Kemenpar Wajibkan Vila dan Homestay Miliki NIB Mulai Agustus 2026

Kemenpar Wajibkan Vila dan Homestay Miliki NIB Mulai Agustus 2026
Foto: Ilustrasi Kemenpar Wajibkan Vila dan Homestay Miliki NIB Mulai Agustus 2026.

Kementerian Pariwisata mewajibkan seluruh fasilitas akomodasi alternatif seperti homestay hingga vila yang dipasarkan melalui online travel agent (OTA) memiliki Nomor Induk Berusaha (NIB) serta Klasifikasi Baku Lapangan Usaha Indonesia (KBLI) mulai 1 Agustus 2026.

Langkah tegas ini diambil pemerintah untuk menertibkan sekitar 1.600 pelaku usaha akomodasi tidak berizin yang saat ini masih bebas beroperasi di berbagai platform digital, sebagaimana dilansir dari Media Indonesia pada Selasa (26/5).

Pemberlakuan aturan baru tersebut diperkuat dengan penyusunan sistem verifikasi berbasis Application Programming Interface (API) oleh Kementerian Pariwisata yang nantinya akan terintegrasi langsung dengan data OSS.

Sistem API yang dirancang untuk memastikan legalitas akomodasi di dalam platform OTA tersebut ditargetkan dapat berjalan secara penuh pada 1 Juni 2027 mendatang.

"Sebelum sistem API diterapkan penuh, kami akan melakukan penertiban bertahap. Kami mencatat terdapat sekitar 1.600 pelaku usaha akomodasi tidak berizin yang saat ini masih dipasarkan di OTA. Apabila tidak bisa memproses izin barunya hingga 1 Agustus 2026, maka terpaksa mereka dikeluarkan dari daftar yang dipasarkan OTA," kata Menteri Pariwisata, Widianti Putri Wardhana dalam konferensi pers di Kantor Kementerian Pariwisata, Selasa (26/5).

Kebijakan penertiban ini sengaja diterapkan demi mewujudkan ekosistem pariwisata yang lebih sehat dan berkelanjutan bagi seluruh pelaku industri.

"Langkah tersebut dilakukan untuk menciptakan tata kelola usaha yang lebih tertata dan berkelanjutan di sektor pariwisata. Seluruh pelaku usaha nantinya memiliki legalitas, membayar pajak, dan memiliki iklim persaingan usaha yang setara dengan hotel serta akomodasi resmi lainnya.
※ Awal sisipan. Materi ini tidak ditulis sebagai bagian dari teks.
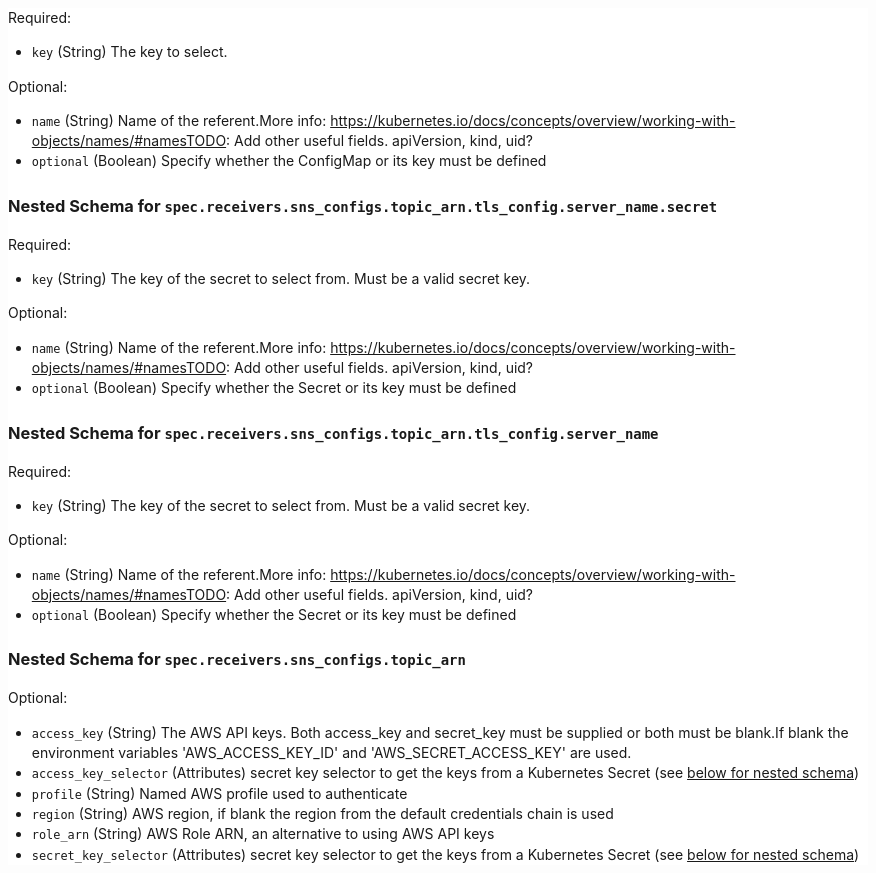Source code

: Required:

- `key` (String) The key to select.

Optional:

- `name` (String) Name of the referent.More info: https://kubernetes.io/docs/concepts/overview/working-with-objects/names/#namesTODO: Add other useful fields. apiVersion, kind, uid?
- `optional` (Boolean) Specify whether the ConfigMap or its key must be defined


<a id="nestedatt--spec--receivers--sns_configs--topic_arn--tls_config--server_name--secret"></a>
### Nested Schema for `spec.receivers.sns_configs.topic_arn.tls_config.server_name.secret`

Required:

- `key` (String) The key of the secret to select from.  Must be a valid secret key.

Optional:

- `name` (String) Name of the referent.More info: https://kubernetes.io/docs/concepts/overview/working-with-objects/names/#namesTODO: Add other useful fields. apiVersion, kind, uid?
- `optional` (Boolean) Specify whether the Secret or its key must be defined



<a id="nestedatt--spec--receivers--sns_configs--topic_arn--tls_config--key_secret"></a>
### Nested Schema for `spec.receivers.sns_configs.topic_arn.tls_config.server_name`

Required:

- `key` (String) The key of the secret to select from.  Must be a valid secret key.

Optional:

- `name` (String) Name of the referent.More info: https://kubernetes.io/docs/concepts/overview/working-with-objects/names/#namesTODO: Add other useful fields. apiVersion, kind, uid?
- `optional` (Boolean) Specify whether the Secret or its key must be defined




<a id="nestedatt--spec--receivers--sns_configs--sigv4"></a>
### Nested Schema for `spec.receivers.sns_configs.topic_arn`

Optional:

- `access_key` (String) The AWS API keys. Both access_key and secret_key must be supplied or both must be blank.If blank the environment variables 'AWS_ACCESS_KEY_ID' and 'AWS_SECRET_ACCESS_KEY' are used.
- `access_key_selector` (Attributes) secret key selector to get the keys from a Kubernetes Secret (see [below for nested schema](#nestedatt--spec--receivers--sns_configs--topic_arn--access_key_selector))
- `profile` (String) Named AWS profile used to authenticate
- `region` (String) AWS region, if blank the region from the default credentials chain is used
- `role_arn` (String) AWS Role ARN, an alternative to using AWS API keys
- `secret_key_selector` (Attributes) secret key selector to get the keys from a Kubernetes Secret (see [below for nested schema](#nestedatt--spec--receivers--sns_configs--topic_arn--secret_key_selector))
Selain itu, kebijakan ini juga dipicu berbagai kasus yang merugikan konsumen," kata Menteri Pariwisata, Widianti Putri Wardhana.
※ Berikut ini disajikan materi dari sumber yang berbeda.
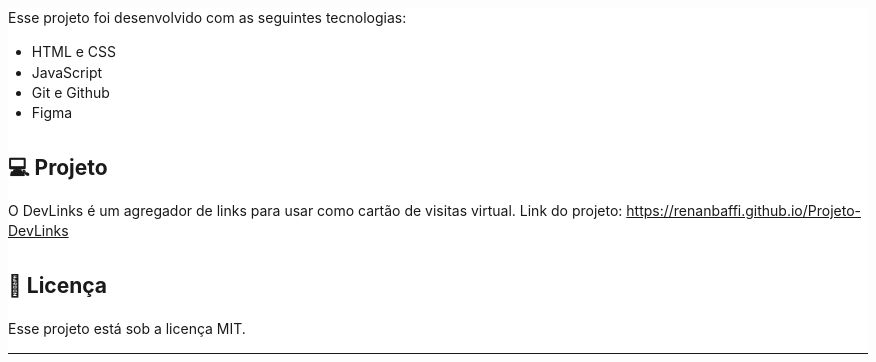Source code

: Esse projeto foi desenvolvido com as seguintes tecnologias:

- HTML e CSS
- JavaScript
- Git e Github
- Figma

## 💻 Projeto

O DevLinks é um agregador de links para usar como cartão de visitas virtual.
Link do projeto: https://renanbaffi.github.io/Projeto-DevLinks
## :memo: Licença

Esse projeto está sob a licença MIT.

---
Sebelum regulasi resmi ini diketuk, Kementerian Pariwisata mengklaim telah menggandeng asosiasi pengusaha serta gencar melakukan sosialisasi intensif selama satu tahun terakhir bersama pemerintah daerah.
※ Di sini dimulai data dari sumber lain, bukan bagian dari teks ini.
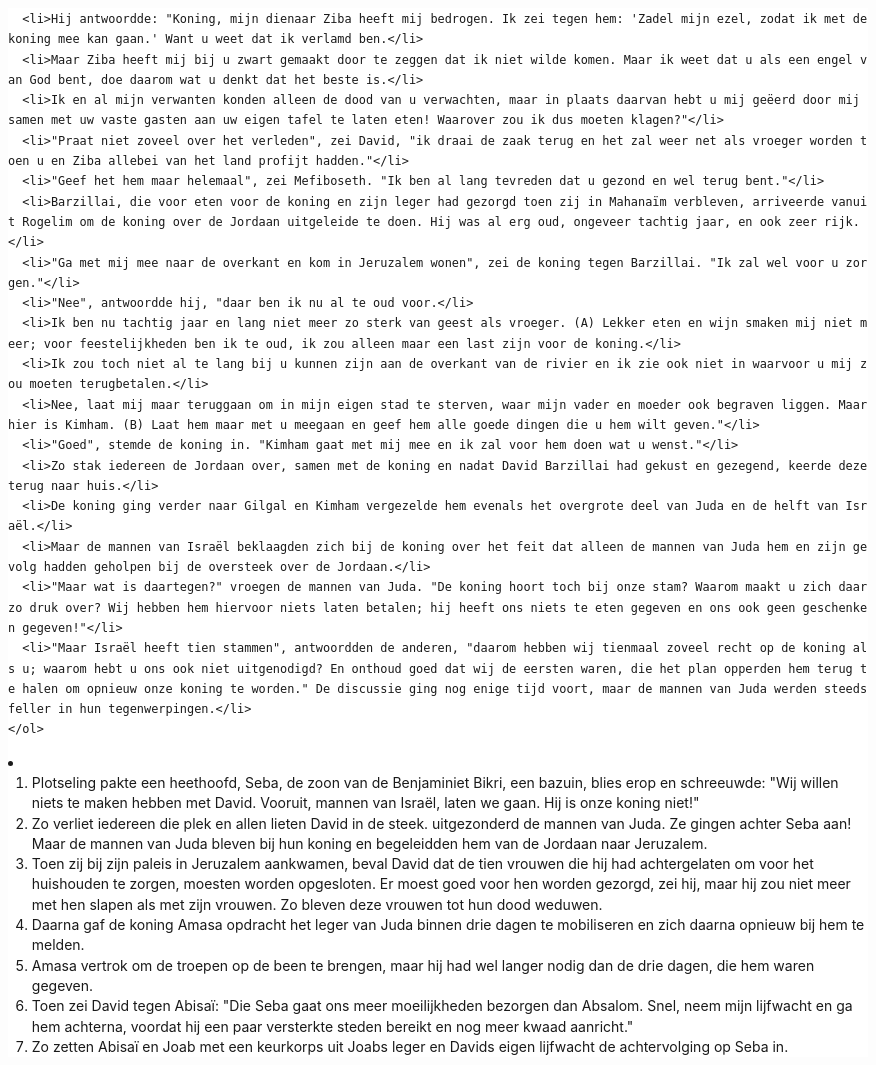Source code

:       <li>Hij antwoordde: "Koning, mijn dienaar Ziba heeft mij bedrogen. Ik zei tegen hem: 'Zadel mijn ezel, zodat ik met de koning mee kan gaan.' Want u weet dat ik verlamd ben.</li>
      <li>Maar Ziba heeft mij bij u zwart gemaakt door te zeggen dat ik niet wilde komen. Maar ik weet dat u als een engel van God bent, doe daarom wat u denkt dat het beste is.</li>
      <li>Ik en al mijn verwanten konden alleen de dood van u verwachten, maar in plaats daarvan hebt u mij geëerd door mij samen met uw vaste gasten aan uw eigen tafel te laten eten! Waarover zou ik dus moeten klagen?"</li>
      <li>"Praat niet zoveel over het verleden", zei David, "ik draai de zaak terug en het zal weer net als vroeger worden toen u en Ziba allebei van het land profijt hadden."</li>
      <li>"Geef het hem maar helemaal", zei Mefiboseth. "Ik ben al lang tevreden dat u gezond en wel terug bent."</li>
      <li>Barzillai, die voor eten voor de koning en zijn leger had gezorgd toen zij in Mahanaïm verbleven, arriveerde vanuit Rogelim om de koning over de Jordaan uitgeleide te doen. Hij was al erg oud, ongeveer tachtig jaar, en ook zeer rijk.</li>
      <li>"Ga met mij mee naar de overkant en kom in Jeruzalem wonen", zei de koning tegen Barzillai. "Ik zal wel voor u zorgen."</li>
      <li>"Nee", antwoordde hij, "daar ben ik nu al te oud voor.</li>
      <li>Ik ben nu tachtig jaar en lang niet meer zo sterk van geest als vroeger. (A) Lekker eten en wijn smaken mij niet meer; voor feestelijkheden ben ik te oud, ik zou alleen maar een last zijn voor de koning.</li>
      <li>Ik zou toch niet al te lang bij u kunnen zijn aan de overkant van de rivier en ik zie ook niet in waarvoor u mij zou moeten terugbetalen.</li>
      <li>Nee, laat mij maar teruggaan om in mijn eigen stad te sterven, waar mijn vader en moeder ook begraven liggen. Maar hier is Kimham. (B) Laat hem maar met u meegaan en geef hem alle goede dingen die u hem wilt geven."</li>
      <li>"Goed", stemde de koning in. "Kimham gaat met mij mee en ik zal voor hem doen wat u wenst."</li>
      <li>Zo stak iedereen de Jordaan over, samen met de koning en nadat David Barzillai had gekust en gezegend, keerde deze terug naar huis.</li>
      <li>De koning ging verder naar Gilgal en Kimham vergezelde hem evenals het overgrote deel van Juda en de helft van Israël.</li>
      <li>Maar de mannen van Israël beklaagden zich bij de koning over het feit dat alleen de mannen van Juda hem en zijn gevolg hadden geholpen bij de oversteek over de Jordaan.</li>
      <li>"Maar wat is daartegen?" vroegen de mannen van Juda. "De koning hoort toch bij onze stam? Waarom maakt u zich daar zo druk over? Wij hebben hem hiervoor niets laten betalen; hij heeft ons niets te eten gegeven en ons ook geen geschenken gegeven!"</li>
      <li>"Maar Israël heeft tien stammen", antwoordden de anderen, "daarom hebben wij tienmaal zoveel recht op de koning als u; waarom hebt u ons ook niet uitgenodigd? En onthoud goed dat wij de eersten waren, die het plan opperden hem terug te halen om opnieuw onze koning te worden." De discussie ging nog enige tijd voort, maar de mannen van Juda werden steeds feller in hun tegenwerpingen.</li>
    </ol>
  </li>
  <li>
    <ol>
      <li>Plotseling pakte een heethoofd, Seba, de zoon van de Benjaminiet Bikri, een bazuin, blies erop en schreeuwde: "Wij willen niets te maken hebben met David. Vooruit, mannen van Israël, laten we gaan. Hij is onze koning niet!"</li>
      <li>Zo verliet iedereen die plek en allen lieten David in de steek. uitgezonderd de mannen van Juda. Ze gingen achter Seba aan! Maar de mannen van Juda bleven bij hun koning en begeleidden hem van de Jordaan naar Jeruzalem.</li>
      <li>Toen zij bij zijn paleis in Jeruzalem aankwamen, beval David dat de tien vrouwen die hij had achtergelaten om voor het huishouden te zorgen, moesten worden opgesloten. Er moest goed voor hen worden gezorgd, zei hij, maar hij zou niet meer met hen slapen als met zijn vrouwen. Zo bleven deze vrouwen tot hun dood weduwen.</li>
      <li>Daarna gaf de koning Amasa opdracht het leger van Juda binnen drie dagen te mobiliseren en zich daarna opnieuw bij hem te melden.</li>
      <li>Amasa vertrok om de troepen op de been te brengen, maar hij had wel langer nodig dan de drie dagen, die hem waren gegeven.</li>
      <li>Toen zei David tegen Abisaï: "Die Seba gaat ons meer moeilijkheden bezorgen dan Absalom. Snel, neem mijn lijfwacht en ga hem achterna, voordat hij een paar versterkte steden bereikt en nog meer kwaad aanricht."</li>
      <li>Zo zetten Abisaï en Joab met een keurkorps uit Joabs leger en Davids eigen lijfwacht de achtervolging op Seba in.</li>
Upaya pendampingan tersebut menyasar sedikitnya 1.500 pelaku usaha akomodasi yang tersebar di lima provinsi prioritas, meliputi DKI Jakarta, Jawa Barat, Yogyakarta, Bali, dan Nusa Tenggara Barat.

"Sebelum ketentuan ini diberlakukan, pihaknya juga telah melakukan koordinasi dengan berbagai asosiasi pengusaha akomodasi serta selama satu tahun terakhir, Kementerian Pariwisata bersama pemerintah daerah melakukan sosialisasi dan pendampingan kepada pelaku usaha akomodasi di lima provinsi prioritas yakni Jakarta, Jawa Barat, Yogyakarta, Bali, dan Nusa Tenggara Barat yang diikuti sedikitnya 1.500 pelaku usaha," kata Menteri Pariwisata, Widianti Putri Wardhana.

Program sosialisasi yang berjalan setahun tersebut mencatat dampak positif pada kepatuhan legalitas para pemilik penginapan.

"Hasilnya, setelah setahun, berdasarkan data OSS, jumlah pelaku usaha dengan NIB terdaftar dari delapan KBLI akomodasi pariwisata mengalami peningkatan sebesar 46,5%, dengan peningkatan terbesar terjadi pada KBLI vila yaitu 76,4%," kata Menteri Pariwisata, Widianti Putri Wardhana.